INPUT DATA:
= Beginning of Section =
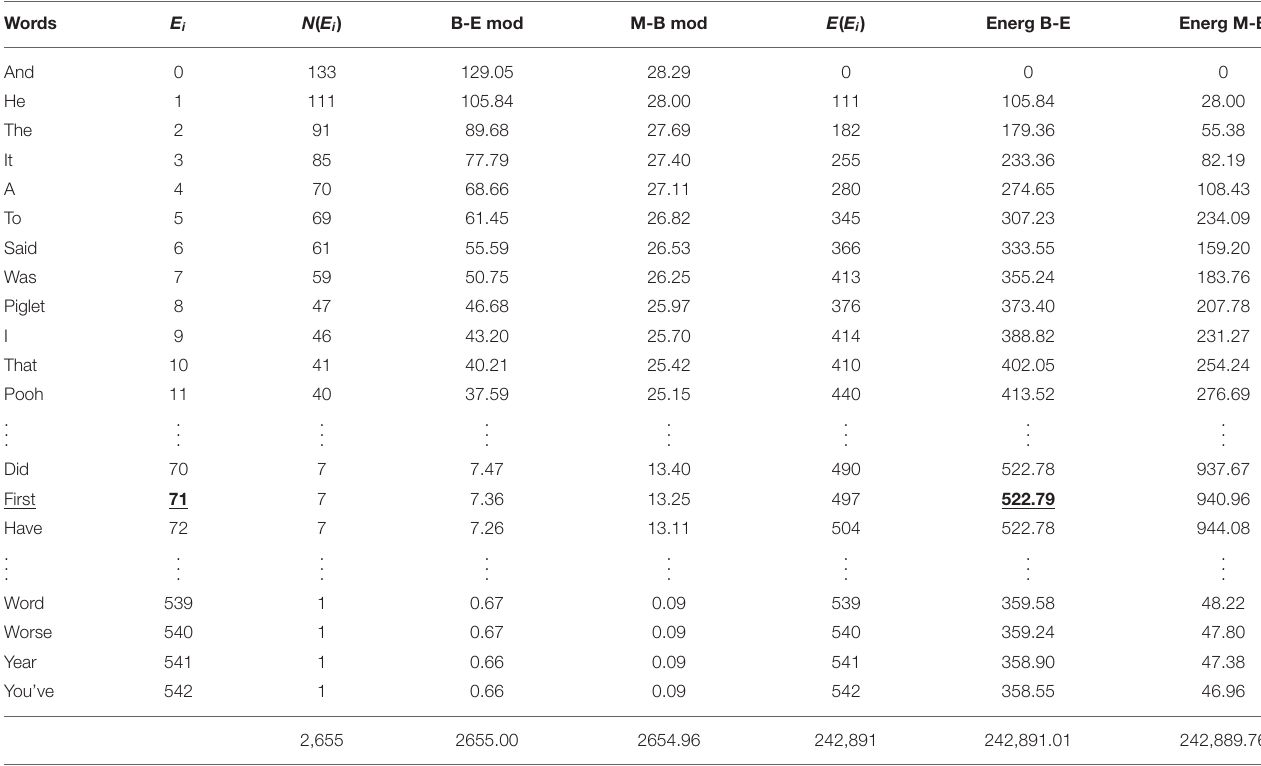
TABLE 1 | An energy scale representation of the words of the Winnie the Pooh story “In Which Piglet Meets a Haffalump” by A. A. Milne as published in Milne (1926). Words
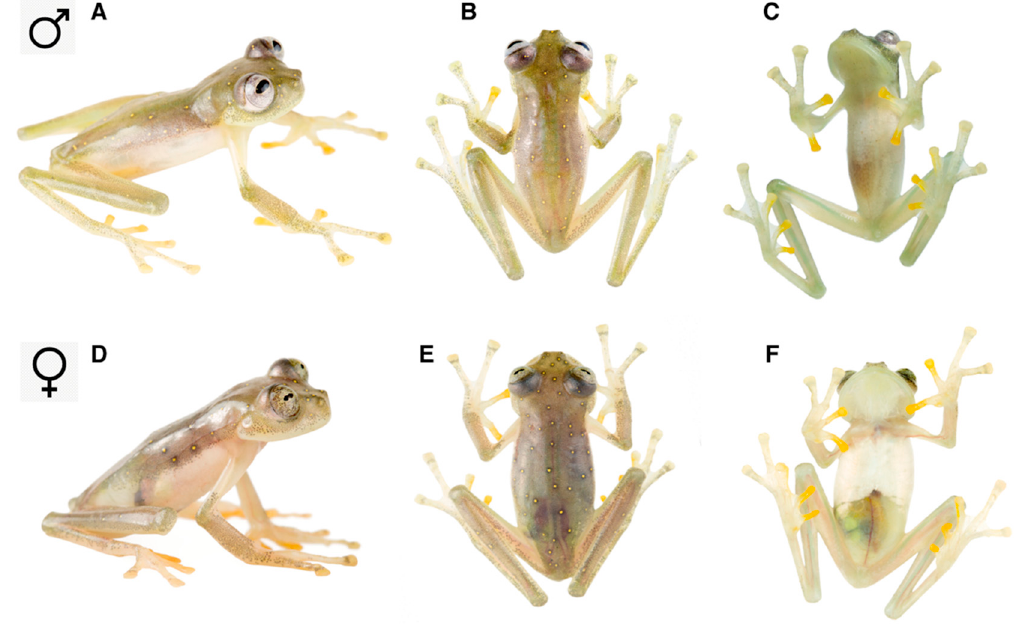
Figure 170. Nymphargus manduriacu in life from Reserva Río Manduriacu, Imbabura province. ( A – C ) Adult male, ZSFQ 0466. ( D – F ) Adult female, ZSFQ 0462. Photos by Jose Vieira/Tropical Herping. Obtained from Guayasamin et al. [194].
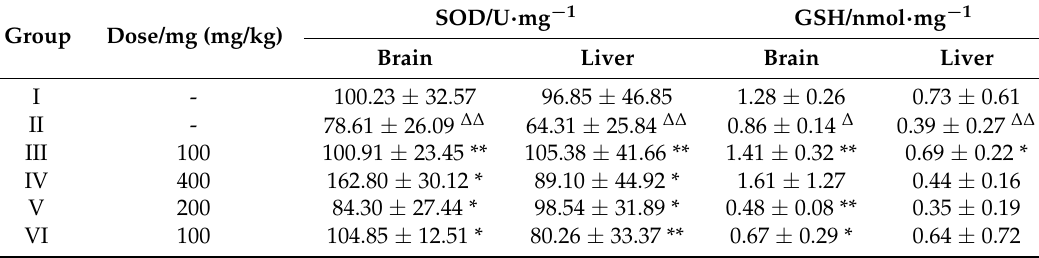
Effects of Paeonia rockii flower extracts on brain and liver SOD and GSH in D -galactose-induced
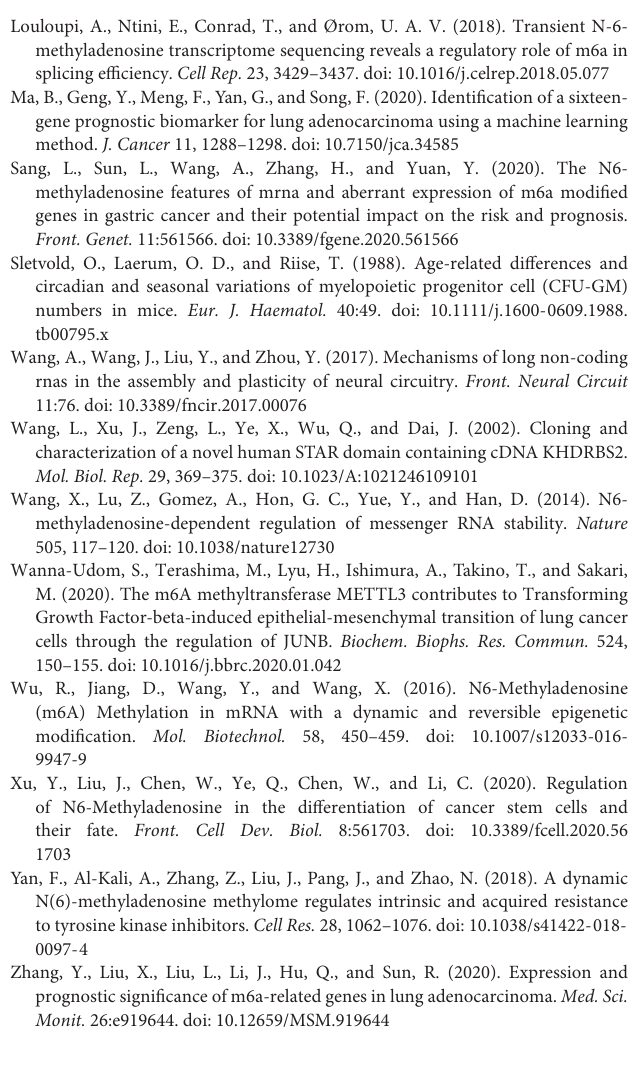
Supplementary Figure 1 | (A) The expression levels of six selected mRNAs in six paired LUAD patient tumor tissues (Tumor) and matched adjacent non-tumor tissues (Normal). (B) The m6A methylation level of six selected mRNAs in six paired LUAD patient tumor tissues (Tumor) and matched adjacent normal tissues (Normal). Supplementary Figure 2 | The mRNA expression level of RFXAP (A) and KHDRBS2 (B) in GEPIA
= End of Section =
EXERCISE DETAILS:
Transcribe the whole of the data exactly, minus any pictures.

EXERCISE RESULT:
TABLE 1 | An energy scale representation of the words of the Winnie the Pooh story “In Which Piglet Meets a Haffalump” by A. A. Milne as published in Milne (1926). Words
Figure 170. Nymphargus manduriacu in life from Reserva Río Manduriacu, Imbabura province. ( A – C ) Adult male, ZSFQ 0466. ( D – F ) Adult female, ZSFQ 0462. Photos by Jose Vieira/Tropical Herping. Obtained from Guayasamin et al. [194].
Effects of Paeonia rockii flower extracts on brain and liver SOD and GSH in D -galactose-induced
Supplementary Figure 1 | (A) The expression levels of six selected mRNAs in six paired LUAD patient tumor tissues (Tumor) and matched adjacent non-tumor tissues (Normal). (B) The m6A methylation level of six selected mRNAs in six paired LUAD patient tumor tissues (Tumor) and matched adjacent normal tissues (Normal). Supplementary Figure 2 | The mRNA expression level of RFXAP (A) and KHDRBS2 (B) in GEPIA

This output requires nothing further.